Алесь Адамович. Пробивающий сердца | страница 5



Даниил Александрович, как он сам рассказал спустя годы, считал, что хорошо знает, что такое блокада. Но Алесь Адамович предложил записывать рассказы блокадников. Гранин отказался. Несколько дней шли переговоры. Нако­нец Алесь уговорил его хотя бы поехать послушать рассказ одной его знакомой блокадницы. И, слушая рассказы бло­кадников, Гранин, по его словам, вдруг понял, что «существо­вала во время блокады неизвестная ему внутрисемейная и внутридушевная жизнь людей, она состояла из подроб­ностей, деталей, трогательных и страшных, необычных».

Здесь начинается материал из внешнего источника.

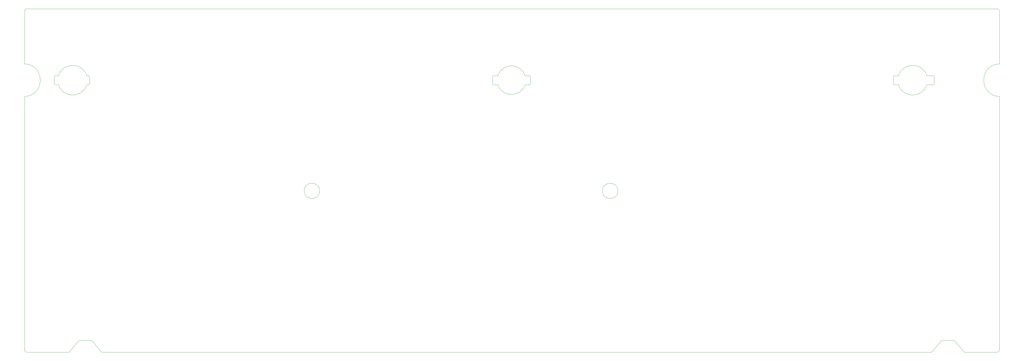
<source format=gbr>
%TF.GenerationSoftware,KiCad,Pcbnew,(5.99.0-9785-ga9f86c6f3d)*%
%TF.CreationDate,2021-09-01T12:36:29-04:00*%
%TF.ProjectId,nt980.dk,6e743938-302e-4646-9b2e-6b696361645f,rev?*%
%TF.SameCoordinates,Original*%
%TF.FileFunction,Profile,NP*%
%FSLAX46Y46*%
G04 Gerber Fmt 4.6, Leading zero omitted, Abs format (unit mm)*
G04 Created by KiCad (PCBNEW (5.99.0-9785-ga9f86c6f3d)) date 2021-09-01 12:36:29*
%MOMM*%
%LPD*%
G01*
G04 APERTURE LIST*
%TA.AperFunction,Profile*%
%ADD10C,0.100000*%
%TD*%
G04 APERTURE END LIST*
D10*
X179075000Y-21675000D02*
X180660836Y-21674999D01*
X371675000Y3975000D02*
G75*
G02*
X372675000Y2975000I0J-1000000D01*
G01*
X332575000Y-25174999D02*
G75*
G02*
X332075000Y-24674999I0J500000D01*
G01*
X192675000Y-21675000D02*
X191089163Y-21674999D01*
X355574923Y-123504907D02*
X359174999Y-127825000D01*
X23925000Y-21675000D02*
X23374423Y-21675000D01*
X12525001Y-21675001D02*
G75*
G02*
X23374423Y-21675000I5424711J-1749999D01*
G01*
X346674999Y-127825000D02*
X350275076Y-123504907D01*
X178575000Y-22175000D02*
X178575000Y-24675000D01*
X11425000Y-25175000D02*
G75*
G02*
X10925000Y-24675000I0J500000D01*
G01*
X347675000Y-24675000D02*
G75*
G02*
X347175000Y-25175000I-500000J0D01*
G01*
X334025576Y-21675000D02*
X332575000Y-21674999D01*
X23374424Y-25175000D02*
G75*
G02*
X12525000Y-25175000I-5424712J1750000D01*
G01*
X20125076Y-123504908D02*
G75*
G02*
X20509187Y-123325000I384111J-320092D01*
G01*
X332075000Y-22174999D02*
X332075000Y-24674999D01*
X524999Y-127824999D02*
G75*
G02*
X-475000Y-126825000I0J999999D01*
G01*
X355190812Y-123324999D02*
G75*
G02*
X355574923Y-123504907I0J-500001D01*
G01*
X524999Y3975000D02*
X371675000Y3975000D01*
X180660836Y-21675001D02*
G75*
G02*
X191089163Y-21674999I5214164J-1749999D01*
G01*
X344875000Y-25175001D02*
G75*
G02*
X334025576Y-25174999I-5424712J1750001D01*
G01*
X-475000Y-29675000D02*
X-475000Y-126825000D01*
X350659187Y-123325000D02*
X355190812Y-123325000D01*
X350275076Y-123504908D02*
G75*
G02*
X350659187Y-123325000I384111J-320092D01*
G01*
X29025000Y-127825000D02*
X346675000Y-127825000D01*
X334025577Y-21675001D02*
G75*
G02*
X344874999Y-21675000I5424711J-1749999D01*
G01*
X344874999Y-25174999D02*
X347175000Y-25175000D01*
X192675000Y-21675000D02*
G75*
G02*
X193175000Y-22175000I0J-500000D01*
G01*
X524999Y-127825000D02*
X16524999Y-127825000D01*
X226625000Y-65900000D02*
G75*
G03*
X226625000Y-65900000I-2950000J0D01*
G01*
X112475000Y-65900000D02*
G75*
G03*
X112475000Y-65900000I-2950000J0D01*
G01*
X366675000Y-23675000D02*
X366675000Y-23175000D01*
X-475001Y2975000D02*
G75*
G02*
X524999Y3975000I1000000J0D01*
G01*
X179075000Y-25175000D02*
G75*
G02*
X178575000Y-24675000I0J500000D01*
G01*
X-475000Y2975000D02*
X-474999Y-17175000D01*
X5525000Y-23175000D02*
X5525000Y-23675000D01*
X25424923Y-123504907D02*
X29025000Y-127825000D01*
X191089164Y-25175001D02*
G75*
G02*
X180660836Y-25175000I-5214164J1750001D01*
G01*
X366674999Y-23175000D02*
G75*
G02*
X372675000Y-17174999I6000001J0D01*
G01*
X332075000Y-22174999D02*
G75*
G02*
X332575000Y-21674999I500000J0D01*
G01*
X191089163Y-25175000D02*
X192675000Y-25175000D01*
X372675000Y2975000D02*
X372675000Y-17174999D01*
X11425000Y-21675000D02*
X12525000Y-21675000D01*
X25040812Y-123324999D02*
G75*
G02*
X25424923Y-123504907I0J-500001D01*
G01*
X371675000Y-127825000D02*
X359174999Y-127825000D01*
X347675000Y-24675000D02*
X347675000Y-22175000D01*
X-475000Y-17175000D02*
G75*
G02*
X5525000Y-23175000I0J-6000000D01*
G01*
X347175000Y-21675000D02*
X344874999Y-21675000D01*
X178575000Y-22175000D02*
G75*
G02*
X179075000Y-21675000I500000J0D01*
G01*
X193175000Y-24675000D02*
G75*
G02*
X192675000Y-25175000I-500000J0D01*
G01*
X5525000Y-23675000D02*
G75*
G02*
X-475000Y-29675000I-6000000J0D01*
G01*
X372675000Y-29675000D02*
G75*
G02*
X366675000Y-23675000I0J6000000D01*
G01*
X20509187Y-123325000D02*
X25040812Y-123325000D01*
X16524999Y-127825000D02*
X20125076Y-123504907D01*
X347175000Y-21675000D02*
G75*
G02*
X347675000Y-22175000I0J-500000D01*
G01*
X23374423Y-25175000D02*
X23925000Y-25175000D01*
X332575000Y-25174999D02*
X334025576Y-25174999D01*
X10925000Y-22175000D02*
G75*
G02*
X11425000Y-21675000I500000J0D01*
G01*
X10925000Y-22175000D02*
X10925000Y-24675000D01*
X11425000Y-25175000D02*
X12525000Y-25175000D01*
X179075000Y-25175000D02*
X180660836Y-25175000D01*
X24425000Y-24675000D02*
X24425000Y-22175000D01*
X372675000Y-126825000D02*
X372675000Y-29674999D01*
X24425000Y-24675000D02*
G75*
G02*
X23925000Y-25175000I-500000J0D01*
G01*
X372675000Y-126825000D02*
G75*
G02*
X371675000Y-127825000I-1000000J0D01*
G01*
X23925000Y-21675000D02*
G75*
G02*
X24425000Y-22175000I0J-500000D01*
G01*
X193175000Y-24675000D02*
X193175000Y-22175000D01*
M02*

</source>
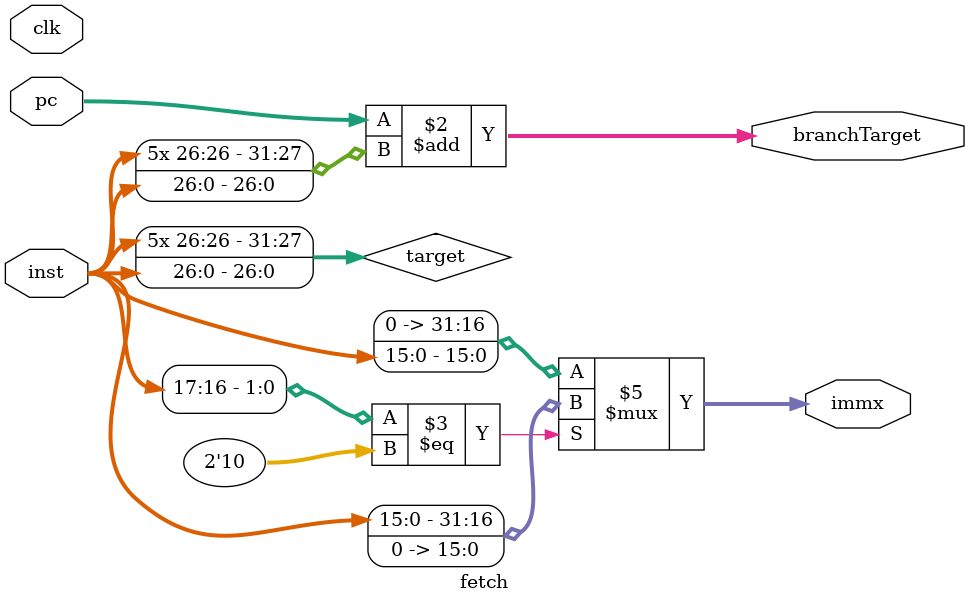
<source format=v>
module fetch(pc,inst,immx,branchTarget,clk);
input clk;
input wire [31:0] inst;
input wire [31:0] pc;
output reg [31:0]immx;
output reg [31:0] branchTarget;
wire [31:0]target;
assign target = {{5{inst[26]}}, inst[26:0]};
always @(*)
begin
branchTarget<=pc+target;
if (inst[17:16]==2'b10)
immx<={inst[15:0],16'h0000};
else 
immx<={16'h0000,inst[15:0]};
end
endmodule




</source>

Началась работа, трудная, казалось неподъемная, но очень интересная. Партизан Адамович и офицер Гранин хорошо понимали друг друга, потому что духовно и творчески были близкими людьми. Ни у того ни у другого было и ноты высокомерия, но было понимание смысла и назначения литературы, которая должна менять что-то в нашей жизни.

В городе было еще много блокадников, и они «передавали» писателей друг другу. Сначала Даниил Александрович и Алесь вместе ходили из дома в дом, из квартиры в квартиру, выслушивали, записывали на магнитофон. Потом разделились, чтобы охватить больше людей. У каждого из переживших блокаду была своя трагедия, своя история, свои смерти. Люди и голодали и умирали по-разному.

Гранин был поражен, увидев в каких ужасных условиях жили люди. Столько претерпев в блокаду, они и через тридцать лет после войны оставались в многонаселенных коммуналках.

Скоро оба автора поняли, что напечатать книгу будет невозможно, ведь в официальной пропаганде блокада подавалась исключительно как героическая эпопея, как подвиг ленинградцев. Ни одно ленинградское издательство не решилось взять рукопись не только по идеологическим соображениям, но и по приказу первого секретаря Романова.

Поехали в Москву. В журнале «Новый мир» главный редактор Сергей Наровчатов, сам фронтовик, воевавший на Ленинградском фронте, взял рукопись, прекрасно по­нимая, что будет трудно. С купюрами, отбившись от цен­зуры, напечатали в «Новом мире», в декабрьской книжке за 1977 год, главы из «Блокадной книги». Цензура потребо­вала снять все о людоедстве, о мародерстве, о злоупотре­блениях с карточками, о том, что в голоде были отчасти виновны власти, в частности Жданов. Конечно, обо всем донесли главному партийному идеологу, члену ЦК Суслову.

Пришлось авторам идти на уступки. И все равно на них после публикации отдельных глав книги обрушилась критика партийных историков и обвинение в том, что они «разрушают героический образ Ленинградской эпопеи». Но одновременно в журнал стали приходить сотни писем блокадников, которые требовали большей правды.